Gas production for the year averaged 1.07 billion cubic feet per day, down 1.29 percent versus 2021, when gas production hit almost 1.09 bcfd, the government said.     

State-run Ecopetrol produces the majority of the country’s oil.  

Turkiye’s Ceyhan oil terminal, Iraq’s KRG pipeline halted after quake 

A massive earthquake that struck Turkiye and Syria on Monday halted operations at Turkiye’s major oil export hub in Ceyhan and stopped key crude oil flows from Iraq and Azerbaijan, officials said. 

The Tribeca shipping agency said in a notice that the BTC terminal at Ceyhan that exports Azeri crude oil will be closed through Wednesday pending damage assessments. Azerbaijan uses the Turkish port of Ceyhan as its main crude export hub, with a flow of about 650,000 bpd. 

BP Azerbaijan said a “small” oil leak had been found at Ceyhan, which led to operations being halted, and had been stopped.  

After Monday’s earthquake, Iraq’s Kurdistan Regional Government halted flows through the pipeline it operates that runs from Iraq’s northern Kirkuk fields to Ceyhan, the region’s ministry of natural resources said. 

The KRG had been pumping 400,000 bpd and Iraq’s federal government was pumping 75,000 bpd through the pipeline, an oil industry source told Reuters. 

Oil exports will resume after a “careful inspection of the pipelines is finalized,” the MNR said in a statement. 

Most upstream oil producers have several days of storage capacity, so KRG production should continue in the near term, the oil industry source added. 

The eastern Mediterranean terminal of Ceyhan is some 155 km from the area of the magnitude 7.8 quake which struck southern Turkiye and northwest Syria early on Monday, killing more than 2,400 people across a swathe of the two countries as buildings collapsed. 

It was the worst tremor to strike Turkiye this century and was followed in the early afternoon by another large quake of magnitude 7.7. 

Turkiye’s state pipeline operator BOTAS said natural gas flows were halted to Gaziantep, Hatay and Kahramanmaras provinces and some other districts as a result of damage to a gas transmission line. 

BP reiterates equal spending on hydrocarbons, energy transition by 2030

BP reiterated on Tuesday plans to equally divide its spending by 2030 between its oil and gas and energy transition businesses, increasing the total budget to up to $18 billion from a previously guided upper range of $16 billion.

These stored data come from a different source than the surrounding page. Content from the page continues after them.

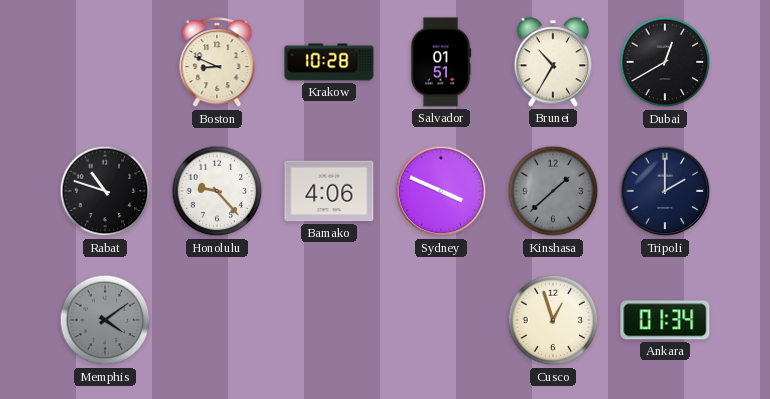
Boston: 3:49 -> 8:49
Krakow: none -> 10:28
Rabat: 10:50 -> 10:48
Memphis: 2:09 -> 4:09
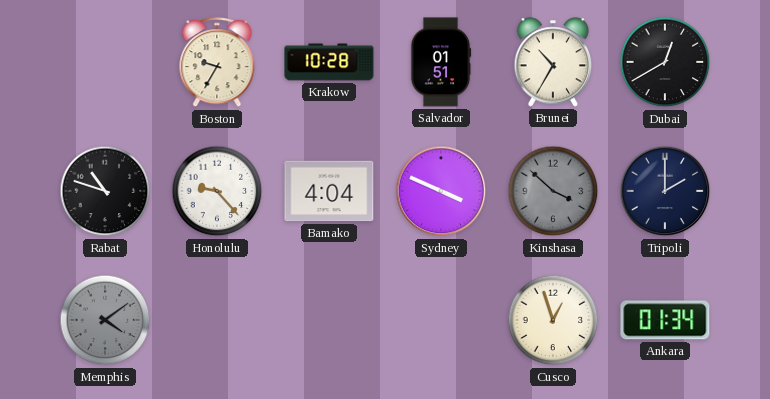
Boston: 8:49 -> 9:35
Bamako: 4:06 -> 4:04
Kinshasa: 1:38 -> 3:52
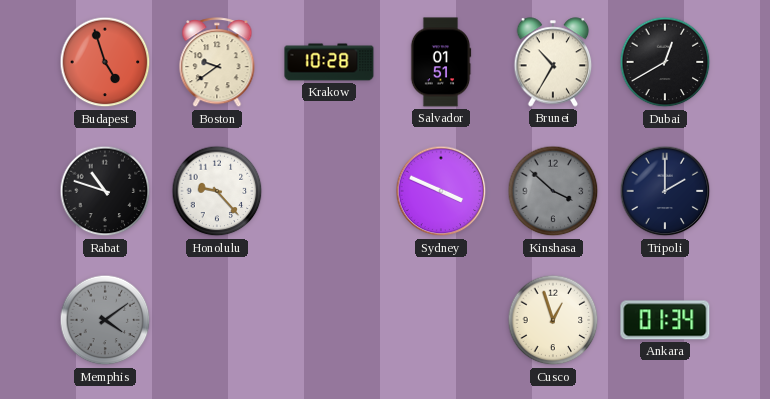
Budapest: none -> 4:57
Boston: 9:35 -> 9:39
Bamako: 4:04 -> none
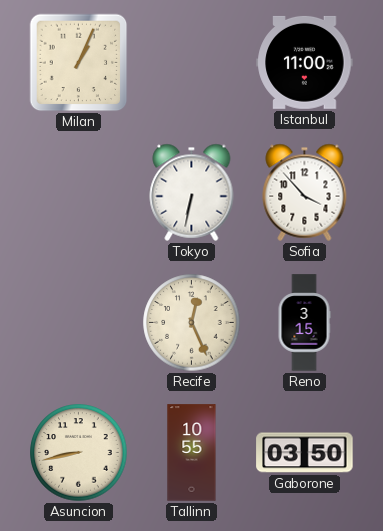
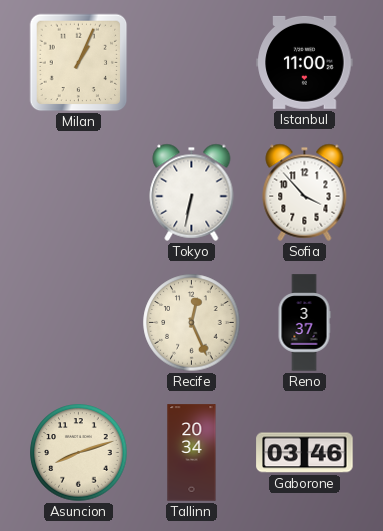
Reno: 3:15 -> 3:37
Asuncion: 8:43 -> 8:12
Tallinn: 10:55 -> 20:34
Gaborone: 03:50 -> 03:46
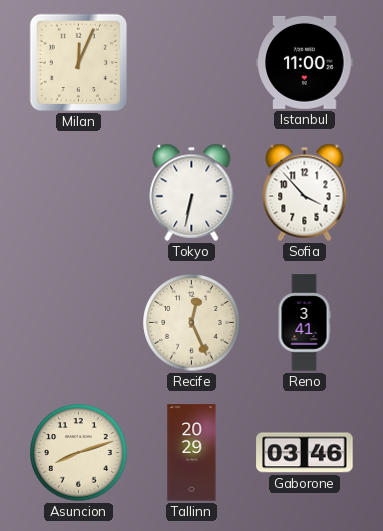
Milan: 1:04 -> 12:04
Reno: 3:37 -> 3:41
Tallinn: 20:34 -> 20:29
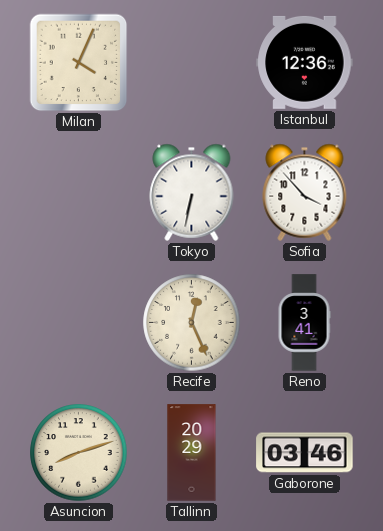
Milan: 12:04 -> 4:04
Istanbul: 11:00 -> 12:36
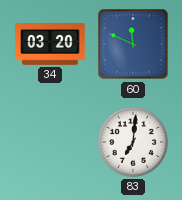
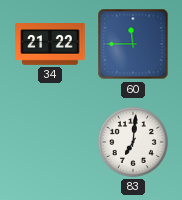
34: 03:20 -> 21:22
60: 11:49 -> 11:45
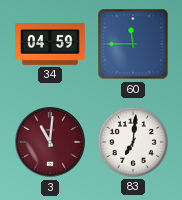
34: 21:22 -> 04:59
3: none -> 11:01
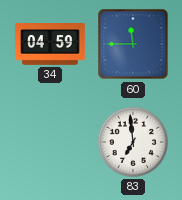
3: 11:01 -> none
83: 7:01 -> 6:59
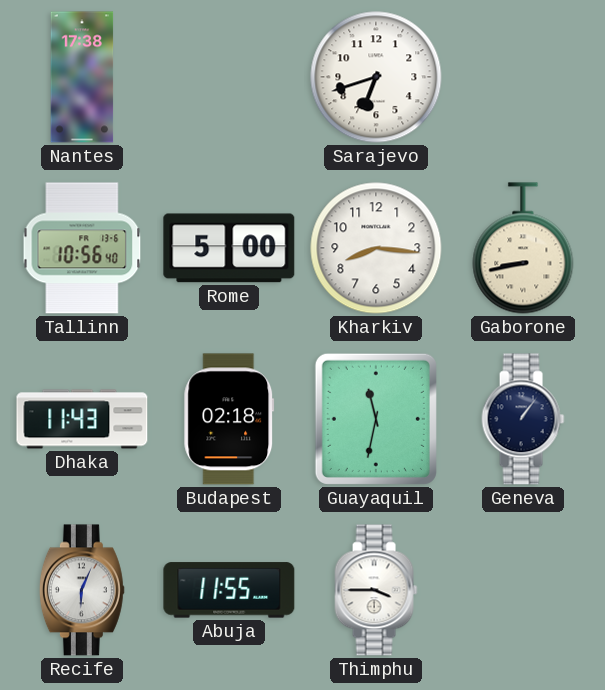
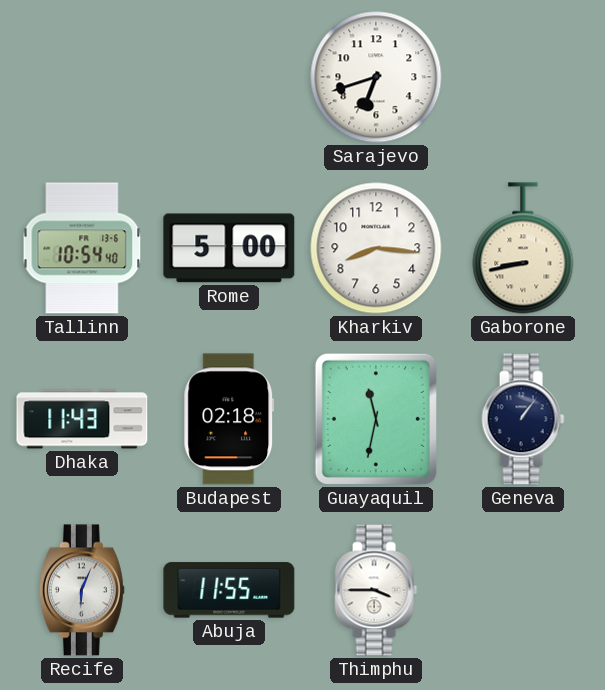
Nantes: 17:38 -> none
Tallinn: 10:56 -> 10:54
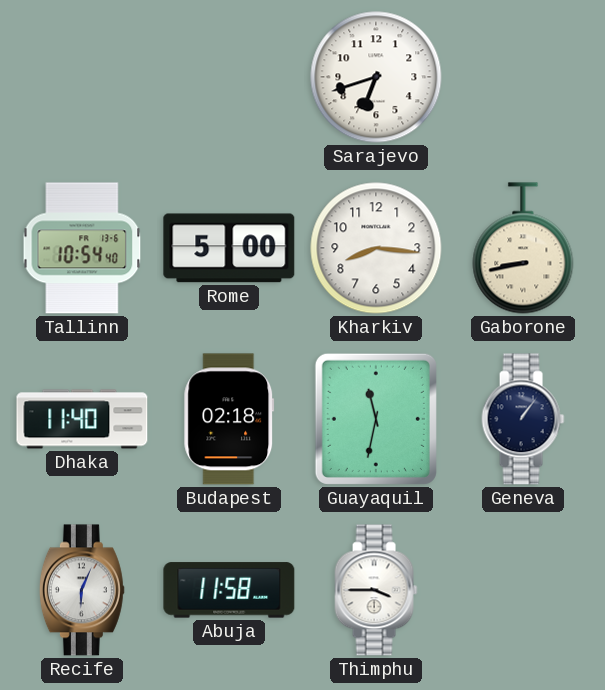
Dhaka: 11:43 -> 11:40
Abuja: 11:55 -> 11:58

It also said it would produce more oil and gas for longer than previously guided, foreseeing a reduction in its hydrocarbon output of around 25 percent by 2030 compared with 2019, down from a previous forecast of a 40 percent reduction.

“We need continuing near-term investment into today’s energy system — which depends on oil and gas — to meet today’s demands and to make sure the transition is an orderly one,” CEO Bernard Looney said.

BP’s transition businesses include bioenergy, convenience retail shops, electric vehicle charging, renewables and hydrogen, taking up around 30 percent of the budget currently compared with 3 percent in 2019, a spokesperson said.